**Task instructions**
Print the lines of these entries exactly as they appear, leaving the pictures out of your answer.

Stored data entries
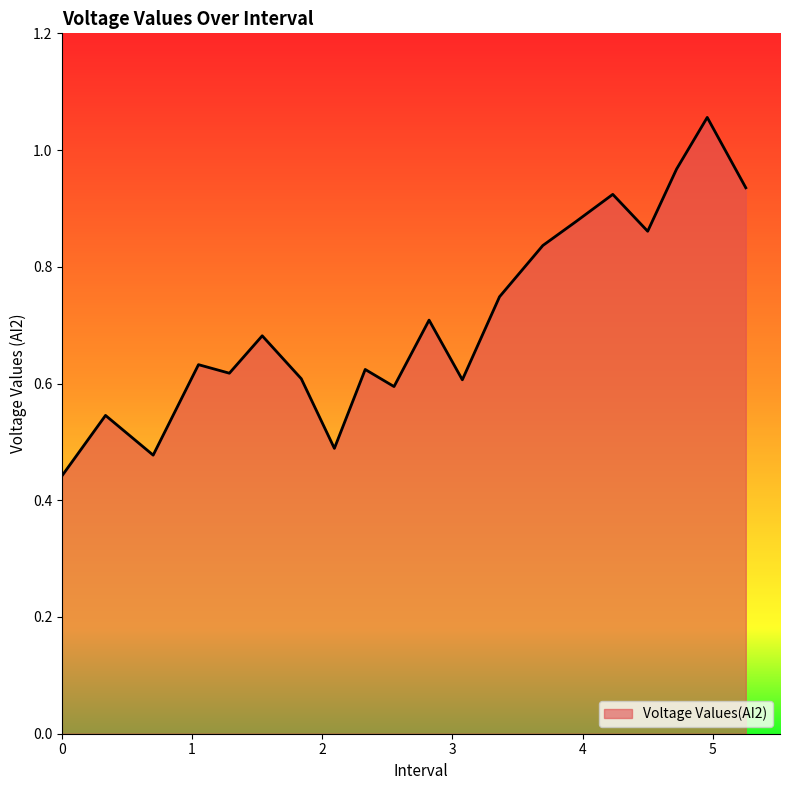

Which label corresponds to the largest value in the chart?

4.957925796508789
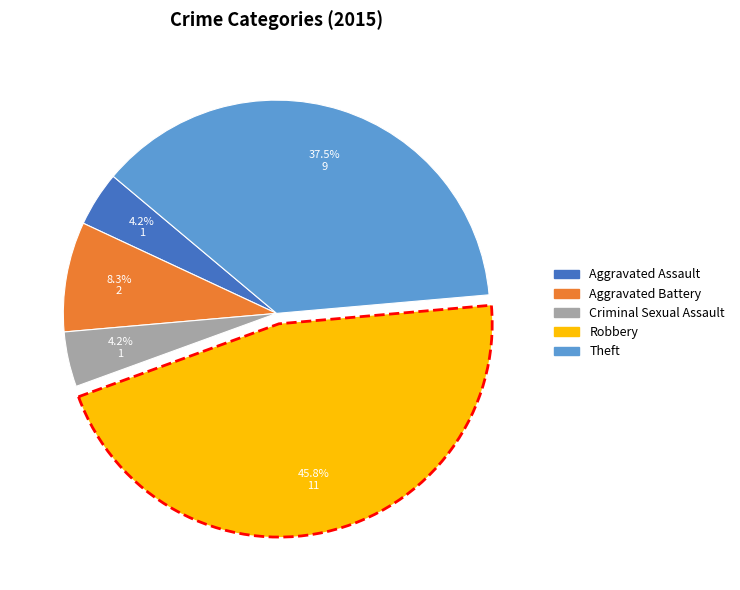

How many slices are in this pie chart?

5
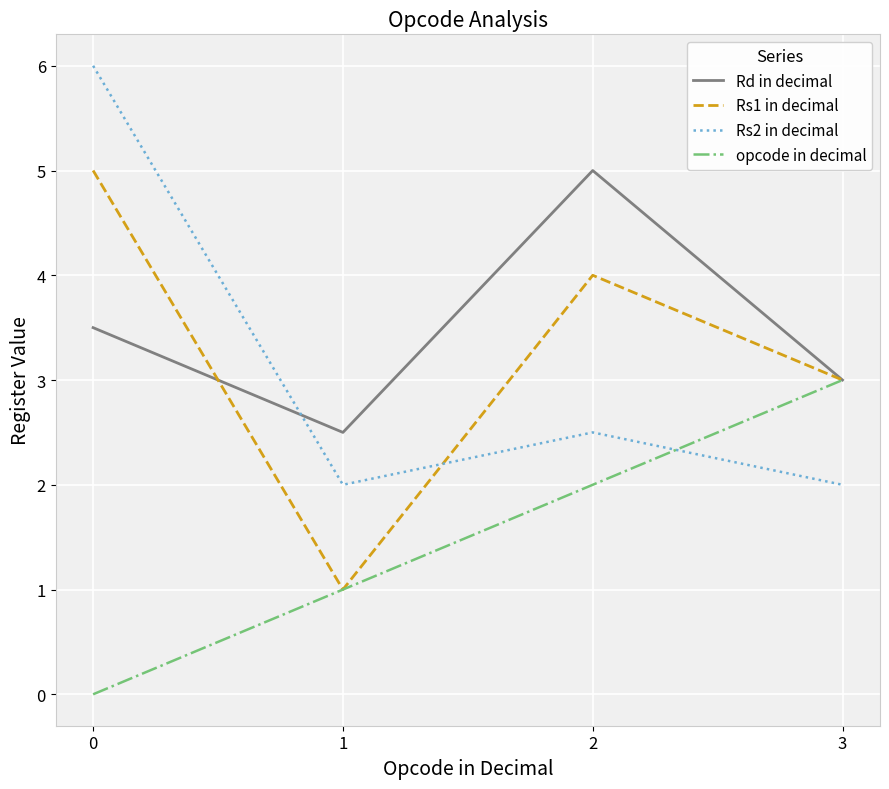

What is the sum of the Rs1 in decimal values at 2 and 3?

7.0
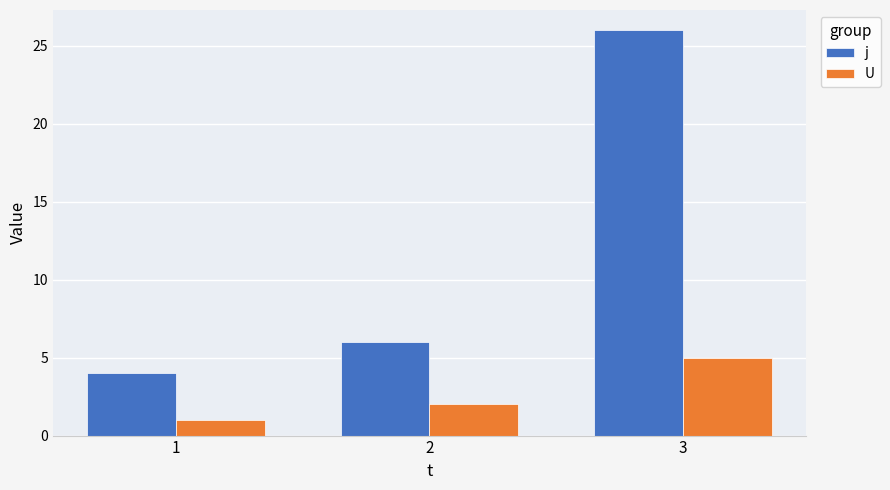

What is the value of the j bar at the 2nd from the left?

6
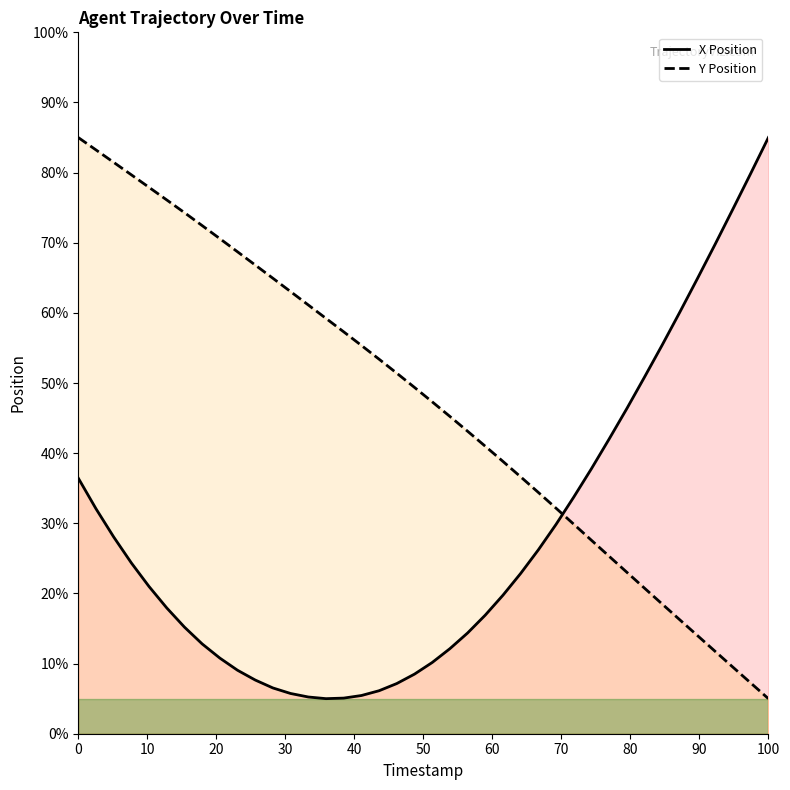

Reading right to left, list all the values displayed in this chart.

X Position: 85.0	79.9	74.8	69.8	64.9	60.1	55.4	50.8	46.4	42.0	37.8	33.7	29.8	26.2	22.9	19.7	16.9	14.4	12.1	10.2	8.5	7.2	6.1	5.4	5.1	5.0	5.2	5.7	6.5	7.7	9.0	10.8	12.8	15.2	17.9	21.0	24.3	28.1	32.1	36.4
Y Position: 5.0	7.2	9.5	11.7	14.0	16.2	18.5	20.8	23.0	25.3	27.6	29.9	32.2	34.4	36.6	38.8	41.0	43.1	45.2	47.3	49.4	51.4	53.4	55.4	57.3	59.2	61.1	63.0	64.9	66.8	68.7	70.6	72.4	74.3	76.1	77.9	79.7	81.5	83.2	85.0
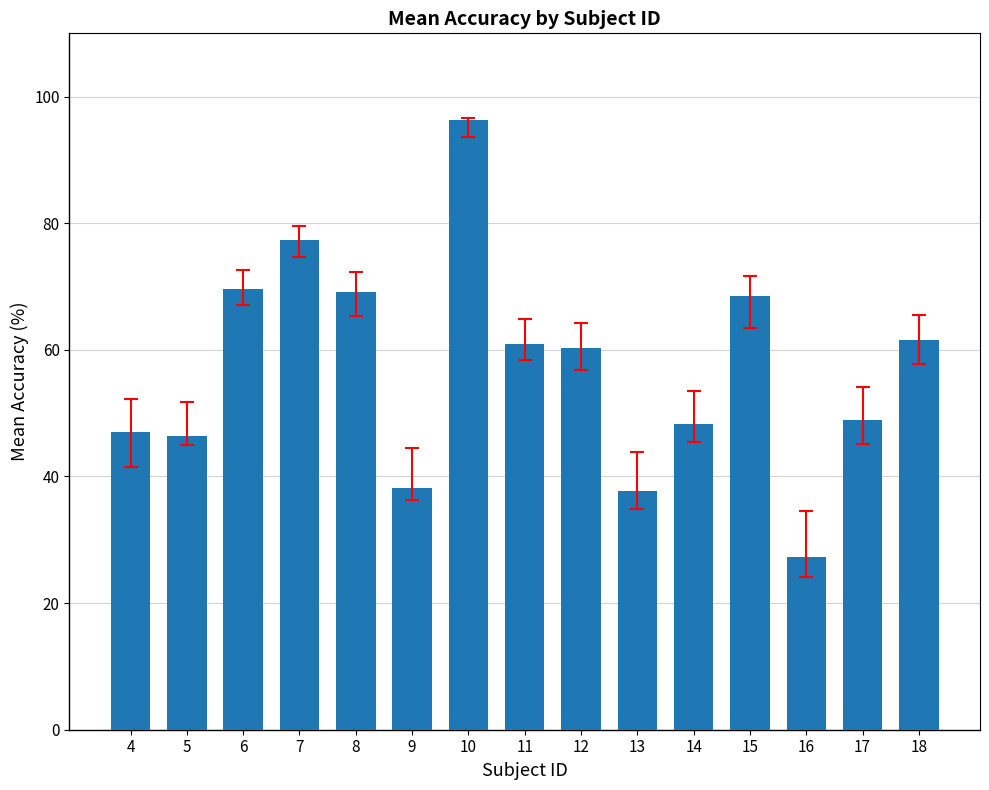

What is the value of the 1st bar from the left?

47.0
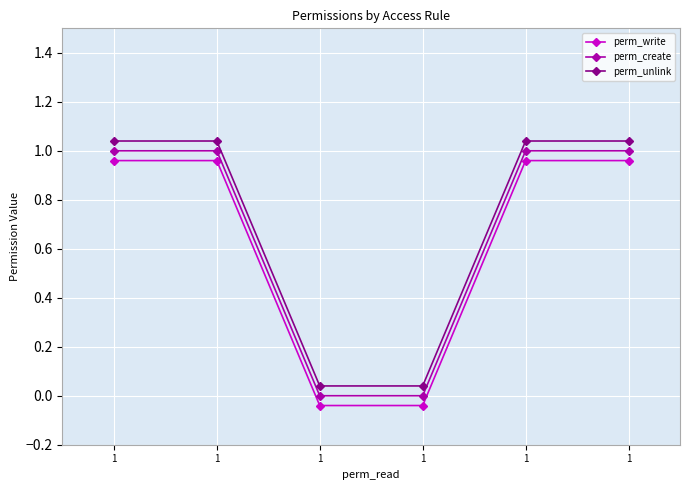

At which label does perm_create reach its minimum?

1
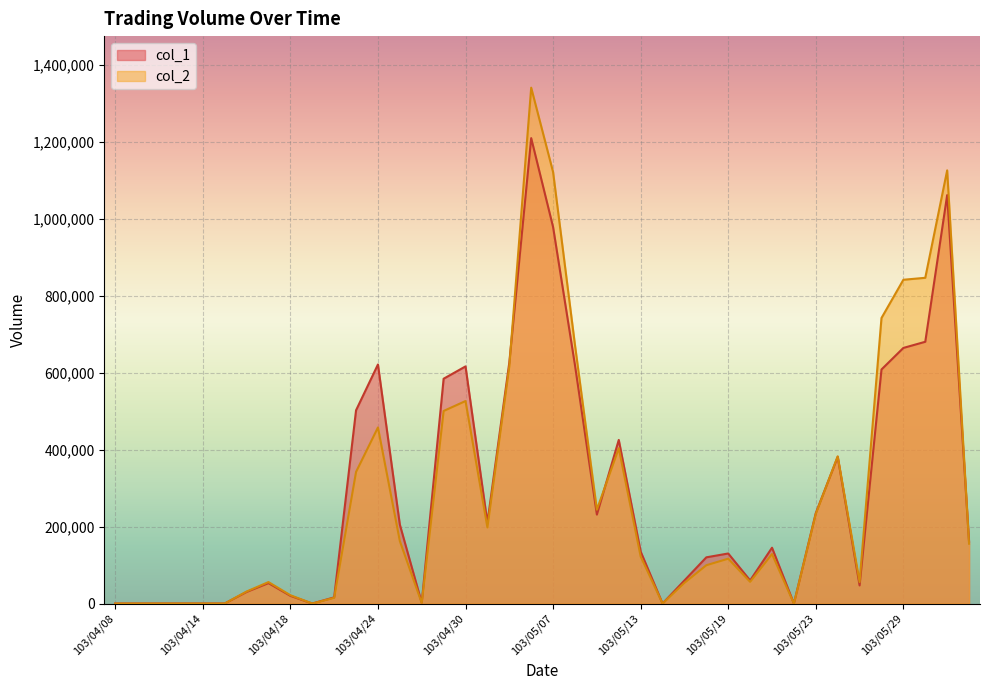

List the labels in order of col_2 value, smallest first.

103/04/08, 103/04/09, 103/04/10, 103/04/11, 103/04/14, 103/04/15, 103/04/21, 103/05/14, 103/05/22, 103/04/28, 103/04/22, 103/04/18, 103/04/16, 103/05/15, 103/04/17, 103/05/27, 103/05/20, 103/05/16, 103/05/19, 103/05/13, 103/05/21, 103/06/04, 103/04/25, 103/05/02, 103/05/23, 103/05/09, 103/04/23, 103/05/26, 103/05/12, 103/04/24, 103/04/29, 103/04/30, 103/05/05, 103/05/08, 103/05/28, 103/05/29, 103/05/30, 103/05/07, 103/06/03, 103/05/06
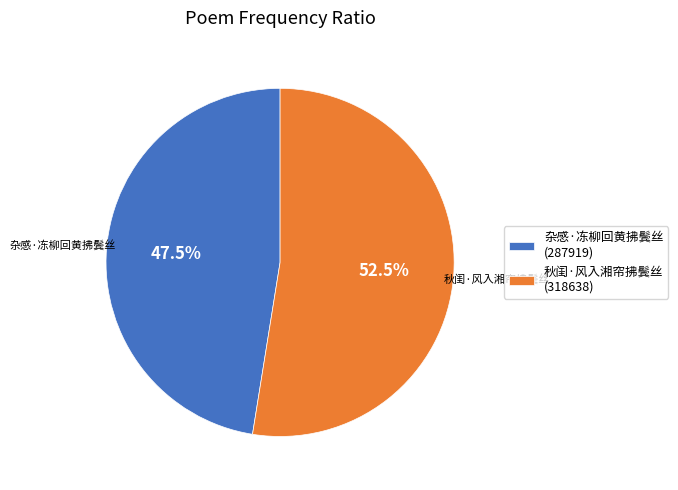

To the nearest percent, what is the average slice percentage?

50%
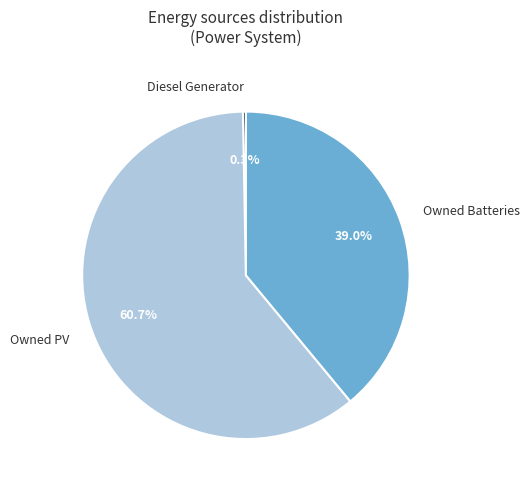

To the nearest percent, what percentage of the pie is Owned PV?

61%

**Solution for this exercise**
Which label corresponds to the largest value in the chart?

4.957925796508789

How many slices are in this pie chart?

5

What is the sum of the Rs1 in decimal values at 2 and 3?

7.0

What is the value of the j bar at the 2nd from the left?

6

Reading right to left, list all the values displayed in this chart.

X Position: 85.0	79.9	74.8	69.8	64.9	60.1	55.4	50.8	46.4	42.0	37.8	33.7	29.8	26.2	22.9	19.7	16.9	14.4	12.1	10.2	8.5	7.2	6.1	5.4	5.1	5.0	5.2	5.7	6.5	7.7	9.0	10.8	12.8	15.2	17.9	21.0	24.3	28.1	32.1	36.4
Y Position: 5.0	7.2	9.5	11.7	14.0	16.2	18.5	20.8	23.0	25.3	27.6	29.9	32.2	34.4	36.6	38.8	41.0	43.1	45.2	47.3	49.4	51.4	53.4	55.4	57.3	59.2	61.1	63.0	64.9	66.8	68.7	70.6	72.4	74.3	76.1	77.9	79.7	81.5	83.2	85.0

What is the value of the 1st bar from the left?

47.0

At which label does perm_create reach its minimum?

1

List the labels in order of col_2 value, smallest first.

103/04/08, 103/04/09, 103/04/10, 103/04/11, 103/04/14, 103/04/15, 103/04/21, 103/05/14, 103/05/22, 103/04/28, 103/04/22, 103/04/18, 103/04/16, 103/05/15, 103/04/17, 103/05/27, 103/05/20, 103/05/16, 103/05/19, 103/05/13, 103/05/21, 103/06/04, 103/04/25, 103/05/02, 103/05/23, 103/05/09, 103/04/23, 103/05/26, 103/05/12, 103/04/24, 103/04/29, 103/04/30, 103/05/05, 103/05/08, 103/05/28, 103/05/29, 103/05/30, 103/05/07, 103/06/03, 103/05/06

To the nearest percent, what is the average slice percentage?

50%

To the nearest percent, what percentage of the pie is Owned PV?

61%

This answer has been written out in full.